-- START OF PAGE EXTRACT --

Fine-Tuning#

Generally, if you wish to fine-tune Aurora for a specific application, you should build on the pretrained version:

from aurora import Aurora

model = Aurora(use_lora=False)  # Model is not fine-tuned.
model.load_checkpoint("microsoft/aurora", "aurora-0.25-pretrained.ckpt")

Computing Gradients#

To compute gradients, you will need an A100 with 80 GB of memory. In addition, you will need to use PyTorch AMP and gradient checkpointing. You can do this as follows:

from aurora import Aurora

model = Aurora(
    use_lora=False,  # Model was not fine-tuned.
    autocast=True,  # Use AMP.
)
model.load_checkpoint("microsoft/aurora", "aurora-0.25-pretrained.ckpt")

batch = ...  # Load some data.

model = model.cuda()
model.train()
model.configure_activation_checkpointing()

pred = model.forward(batch)
loss = ...
loss.backward()

Exploding Gradients#

When fine-tuning, you may run into very large gradient values. Gradient clipping and internal layer normalisation layers mitigate the impact of large gradients, meaning that large gradients will not immediately lead to abnormal model outputs and loss values. Nevertheless, if gradients do blow up, the model will not learn anymore and eventually the loss value will also blow up. You should carefully monitor the value of the gradients to detect exploding gradients.

One cause of exploding gradients is too large values for internal activations. Typically this can be fixed by judiciously inserting a layer normalisation layer.

We have identified the level aggregation as weak point of the model that can be susceptible to exploding gradients. You can stabilise the level aggregation of the model by setting the following flag in the constructor: stabilise_level_agg=True. Note that stabilise_level_agg=True will considerably perturb the model, so significant additional fine-tuning may be required to get to the desired level of performance.

-- END OF PAGE EXTRACT --

*WHAT IS ASKED:*
a – List every method called on model in the code under the heading "Computing Gradients" in the Aurora fine-tuning guide.
b – Rewrite the part of the Aurora fine-tuning guide starting at "model.configure_activation_checkpointing()" and ending at "layer normalisation layer.", with "layer normalisation" replaced by "RMS normalisation".

-- START OF GIVEN RECORDS --

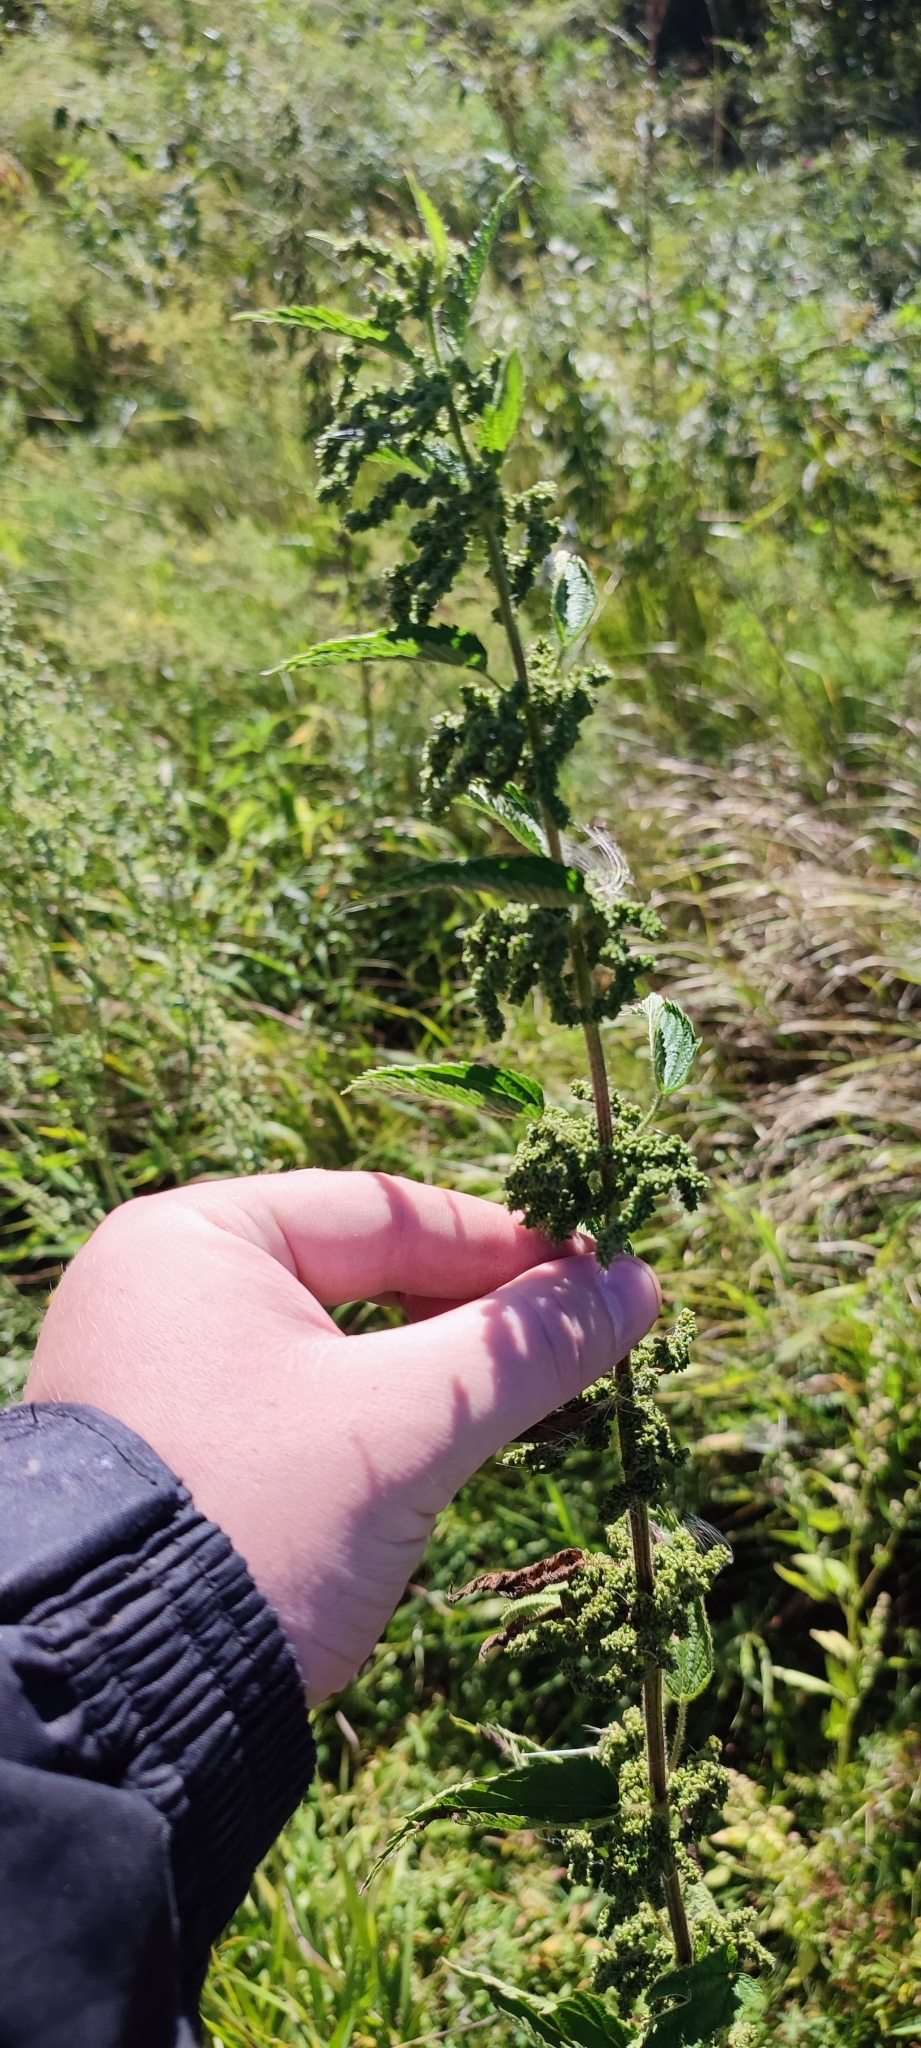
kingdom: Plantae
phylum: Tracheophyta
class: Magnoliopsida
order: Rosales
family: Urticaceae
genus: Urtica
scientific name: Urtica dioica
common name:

-- END OF GIVEN RECORDS --

*ANSWER SET:*
a – load_checkpoint, cuda, train, configure_activation_checkpointing, forward

b –
model.configure_activation_checkpointing()

pred = model.forward(batch)
loss = ...
loss.backward()

Exploding Gradients#

When fine-tuning, you may run into very large gradient values. Gradient clipping and internal RMS normalisation layers mitigate the impact of large gradients, meaning that large gradients will not immediately lead to abnormal model outputs and loss values. Nevertheless, if gradients do blow up, the model will not learn anymore and eventually the loss value will also blow up. You should carefully monitor the value of the gradients to detect exploding gradients.

One cause of exploding gradients is too large values for internal activations. Typically this can be fixed by judiciously inserting a RMS normalisation layer.